» TEXT FOR ANALYSIS
_ _ _
Auto transmission drives without foot on the pedal. Why is this still an issue?

I do. I drive the mailbox to pick up the mail. I stop, put the car in Park, and shut off the ignition. I have never spaced this out in 43 years of driving. And if my phone rings, I let it. That’s what voicemail is for.

You spaced it out one time out of 6000. That means you remembered at least 5999 times. And I’ll bet you don’t forget again.

Well, OK, I’m not disputing that, although in 35 years of driving I don’t think I’ve ever done that.

Well, in my case it’s also the great difficulty of doing what you describe. I’m not very tall, and I’m positive that it’s simply impossible for me to have one foot out of my pick-up, on the ground, and the other on the brake, for reasons having to do with how high the truck sits and the (lack of) length of my inseam.
_ _ _
» TO DO
1 - In the discussion about automatic transmissions, how many years has the writer who drives to the mailbox been driving?
2 - Repeat the passage from the discussion about automatic transmissions, starting at "Well, OK, I’m" and ending at "of my inseam.".
3 - Pick up the discussion about automatic transmissions after its last sentence and carry it forward.

» DATA SHOWN
_ _ _
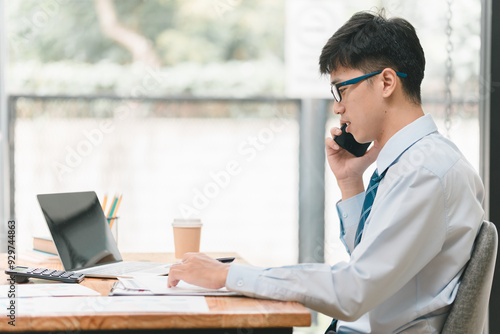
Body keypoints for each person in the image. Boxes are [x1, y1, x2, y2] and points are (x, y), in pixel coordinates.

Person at [167, 10, 484, 333]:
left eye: (342, 89)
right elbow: (370, 263)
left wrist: (228, 276)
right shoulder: (411, 164)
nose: (337, 107)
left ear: (386, 82)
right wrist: (349, 182)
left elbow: (353, 291)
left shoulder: (425, 174)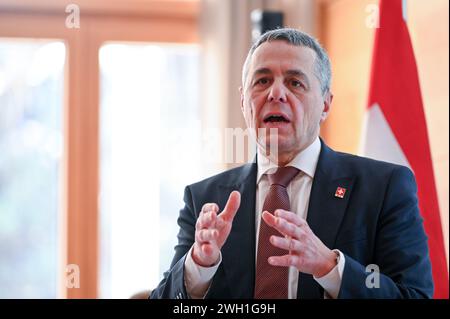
_ _ _
» YOUR RESPONSES
1 - 43 years.

2 -
Well, OK, I’m not disputing that, although in 35 years of driving I don’t think I’ve ever done that.

Well, in my case it’s also the great difficulty of doing what you describe. I’m not very tall, and I’m positive that it’s simply impossible for me to have one foot out of my pick-up, on the ground, and the other on the brake, for reasons having to do with how high the truck sits and the (lack of) length of my inseam.

3 -
In my car I might be able to do this, but as I said, it would be incredibly awkward and unbalanced. Even if I’m leaving the car for only “a few seconds” I pretty much have to be either all the way in or all the way out. So maybe it’s a problem for people taller than me.

I was 4-wheeling/jeeping/off roading with a friend and he had his truck run over him.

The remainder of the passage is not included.